More than 15 million viewers tuned in to watch President Emmanuel Macron's solemn address to the nation on Wednesday, March 5. His warning on the major geopolitical upheaval caused by Donald Trump and Vladimir Putin's rapprochement, at Ukraine and Europe's expense, was heard. Polls conducted in the days that followed showed that the French are worried, that they have understood the Russian threat, that they can no longer count on the US to protect them, and that they support the rearmament that has gotten underway or accelerated in Europe.
In an interview with the newspaper La Tribune Dimanche on March 9, Defense Minister Sébastien Lecornu set the desirable target for French military spending at €100 billion per year by 2030, compared with €50 billion today. In a normal budgetary situation, doubling military spending would be a challenge.

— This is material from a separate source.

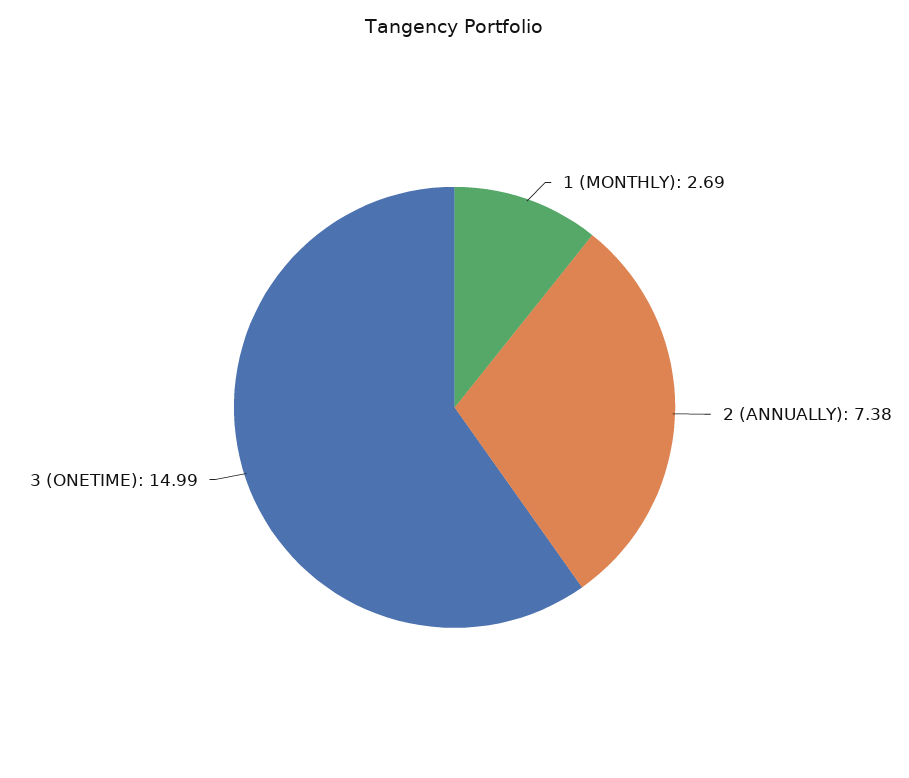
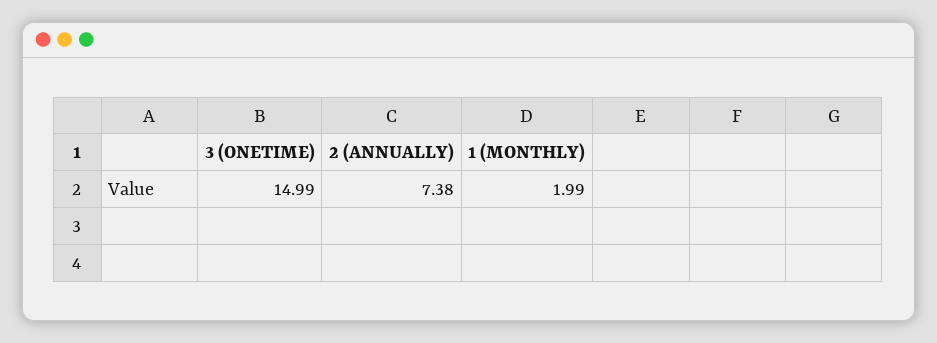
1 (MONTHLY): 2.69 -> 1.99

In the current context, it puts the country's back against the wall: At the end of 2024, France's public deficit stood at 6% of the country's gross domestic product (GDP), and the government has hoped to restrain this to 5.4% this year, with no guarantee of achieving that goal. The country is also weighed down by €3.3 trillion of public debt (113.7% of GDP). Interest on the debt has been weighing increasingly heavily on the public budget as rates have risen: The cost is forecast to be €59 billion this year, and more than €70 billion in 2027. The accumulation of these dire numbers has earned France a place among the worst performers in the euro zone.

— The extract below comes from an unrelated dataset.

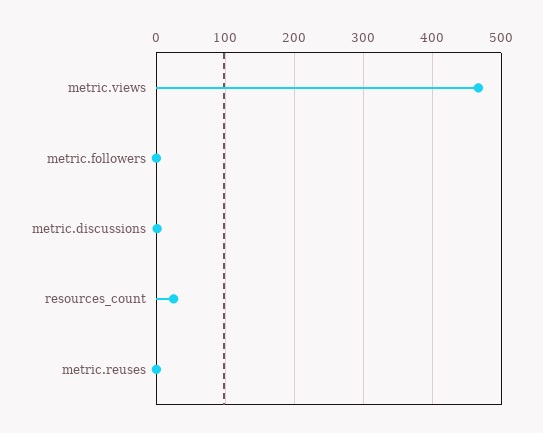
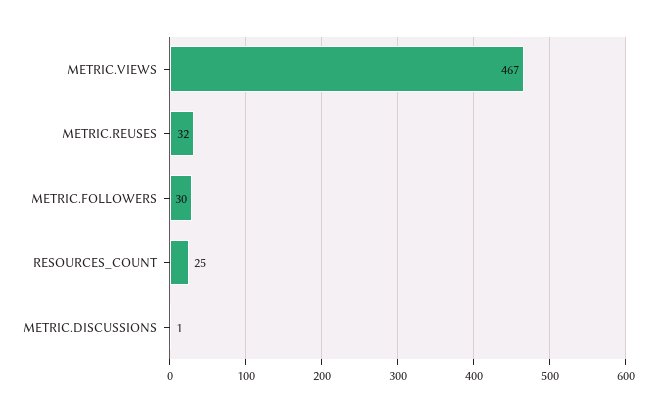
metric.followers: 0 -> 30
metric.reuses: 0 -> 32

Sovereignty, according to the Le Robert French dictionary, is defined as a characteristic of a state "which is not submitted to any other state." The gap between Macron's clear-sighted and avant-garde rhetoric on European sovereignty, which he has upheld since 2017, and the French leader's difficulty in managing his country's finances will be remembered as a great paradox of the era. The president who spoke of a European awakening has, at the same time, in France, been the face of a "whatever it takes" spending policy, mixing good and bad debt together, the indispensable efforts to finance major investments for the future and also the preservation of a French model that has not been able to finance itself for decades.